Wednesday, June 5, 2013

Tokenize This

As a man of my word, I have reinvented the wheel once again. I wrote a simple lexer in JavaScript.

A lexer (or scanner) is a tool in programming language design that is responsible for breaking an input string into individual tokens. These tokens can then be handed to a parser for further processing. For example, consider the following statement in a hypothetical language:

double := 2 * x   //double the number

Here, our lexer might give back the following tokens:

ID (double), ASSIGN, NUMBER, TIMES, ID (x)

Note that the lexer discarded the whitespace and the comment. The rest of the input was matched to a predefined token.
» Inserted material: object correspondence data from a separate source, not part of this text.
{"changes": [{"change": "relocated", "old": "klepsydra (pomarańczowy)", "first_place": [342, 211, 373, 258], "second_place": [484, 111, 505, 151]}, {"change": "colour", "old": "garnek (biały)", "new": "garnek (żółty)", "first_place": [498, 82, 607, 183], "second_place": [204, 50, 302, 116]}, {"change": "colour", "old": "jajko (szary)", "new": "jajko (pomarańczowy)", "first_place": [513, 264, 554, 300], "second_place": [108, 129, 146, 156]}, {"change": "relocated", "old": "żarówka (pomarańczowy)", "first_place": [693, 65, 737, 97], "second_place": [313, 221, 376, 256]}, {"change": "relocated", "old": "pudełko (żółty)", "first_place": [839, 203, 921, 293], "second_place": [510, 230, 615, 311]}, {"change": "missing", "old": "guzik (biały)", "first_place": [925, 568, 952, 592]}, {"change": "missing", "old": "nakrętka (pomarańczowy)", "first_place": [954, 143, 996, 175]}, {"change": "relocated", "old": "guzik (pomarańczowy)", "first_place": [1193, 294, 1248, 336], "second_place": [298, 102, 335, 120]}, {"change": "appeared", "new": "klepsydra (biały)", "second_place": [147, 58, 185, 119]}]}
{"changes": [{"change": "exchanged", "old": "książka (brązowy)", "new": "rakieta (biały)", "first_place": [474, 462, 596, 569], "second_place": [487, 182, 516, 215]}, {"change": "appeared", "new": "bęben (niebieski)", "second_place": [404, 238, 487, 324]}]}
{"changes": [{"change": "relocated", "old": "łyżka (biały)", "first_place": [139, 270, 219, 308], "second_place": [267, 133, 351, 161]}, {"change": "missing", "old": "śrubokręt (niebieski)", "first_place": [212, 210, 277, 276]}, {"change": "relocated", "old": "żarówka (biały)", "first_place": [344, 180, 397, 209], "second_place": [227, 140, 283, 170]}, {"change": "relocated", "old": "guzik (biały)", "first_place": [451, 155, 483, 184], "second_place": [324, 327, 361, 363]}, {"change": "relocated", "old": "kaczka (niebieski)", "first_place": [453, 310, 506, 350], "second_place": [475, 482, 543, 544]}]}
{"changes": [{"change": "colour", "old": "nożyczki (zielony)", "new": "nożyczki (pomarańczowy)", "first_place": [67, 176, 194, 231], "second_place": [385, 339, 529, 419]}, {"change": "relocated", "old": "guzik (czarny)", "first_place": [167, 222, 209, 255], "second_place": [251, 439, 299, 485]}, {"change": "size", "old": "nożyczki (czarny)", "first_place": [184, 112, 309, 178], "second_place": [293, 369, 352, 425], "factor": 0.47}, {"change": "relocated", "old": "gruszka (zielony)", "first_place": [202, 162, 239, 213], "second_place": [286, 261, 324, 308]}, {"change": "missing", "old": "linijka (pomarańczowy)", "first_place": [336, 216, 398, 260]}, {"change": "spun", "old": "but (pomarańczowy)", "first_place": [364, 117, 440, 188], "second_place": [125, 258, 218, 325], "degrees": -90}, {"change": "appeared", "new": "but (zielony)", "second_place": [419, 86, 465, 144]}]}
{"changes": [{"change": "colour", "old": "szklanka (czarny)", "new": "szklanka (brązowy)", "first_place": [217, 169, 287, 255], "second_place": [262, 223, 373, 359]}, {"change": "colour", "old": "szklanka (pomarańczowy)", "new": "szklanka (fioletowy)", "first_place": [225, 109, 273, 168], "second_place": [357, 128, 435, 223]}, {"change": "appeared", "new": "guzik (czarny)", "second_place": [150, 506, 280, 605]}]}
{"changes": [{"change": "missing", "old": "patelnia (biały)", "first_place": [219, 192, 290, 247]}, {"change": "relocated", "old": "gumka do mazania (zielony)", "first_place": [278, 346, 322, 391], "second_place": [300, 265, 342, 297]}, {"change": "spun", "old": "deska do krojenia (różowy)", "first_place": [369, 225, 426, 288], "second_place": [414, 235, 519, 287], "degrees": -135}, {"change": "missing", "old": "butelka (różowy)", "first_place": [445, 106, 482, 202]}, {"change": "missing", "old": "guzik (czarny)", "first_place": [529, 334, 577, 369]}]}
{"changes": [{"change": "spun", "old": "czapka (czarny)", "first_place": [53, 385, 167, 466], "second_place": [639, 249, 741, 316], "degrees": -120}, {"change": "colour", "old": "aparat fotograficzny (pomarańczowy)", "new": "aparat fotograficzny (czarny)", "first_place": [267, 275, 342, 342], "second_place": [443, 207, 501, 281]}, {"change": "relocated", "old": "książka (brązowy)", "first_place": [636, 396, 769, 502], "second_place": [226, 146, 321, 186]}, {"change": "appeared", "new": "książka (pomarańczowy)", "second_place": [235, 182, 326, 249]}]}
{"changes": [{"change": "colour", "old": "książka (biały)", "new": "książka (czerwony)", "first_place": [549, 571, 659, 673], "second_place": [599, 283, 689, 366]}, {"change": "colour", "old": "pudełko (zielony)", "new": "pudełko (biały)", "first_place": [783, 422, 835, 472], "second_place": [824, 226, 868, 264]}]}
Most lexers use regular expressions to specify the matching rules. Each of these rules, when matched, returns some specified token. Here is how it would look in Token.JS:

var lexer = new TokenJS.Lexer(
  'double := 2 * x   //double the number', {
  root: [
    [/\/\/.*/, TokenJS.Ignore],  //ignore comments
    [/\s+/, TokenJS.Ignore],  //ignore whitespace
    [/[a-zA-Z]+/, 'ID'],
    [/[0-9]+/, 'NUMBER'],
    [/:=/, 'ASSIGN'],
    [/\*/, 'TIMES']
  ]
});

var tokens = lexer.tokenize();

Even if you're not writing a compiler, lexing has many other uses. For starters, imagine you wanted to write a syntax highlighter for a language. This would be trivial with a lexer. You would simply specify a regular expression for identifiers, literals, reserved words, etc. in the given language. The 'token' in each case could be a color to highlight the match with.

In general, string processing is a big part of many applications, so it's good to know what tools you have at your disposal.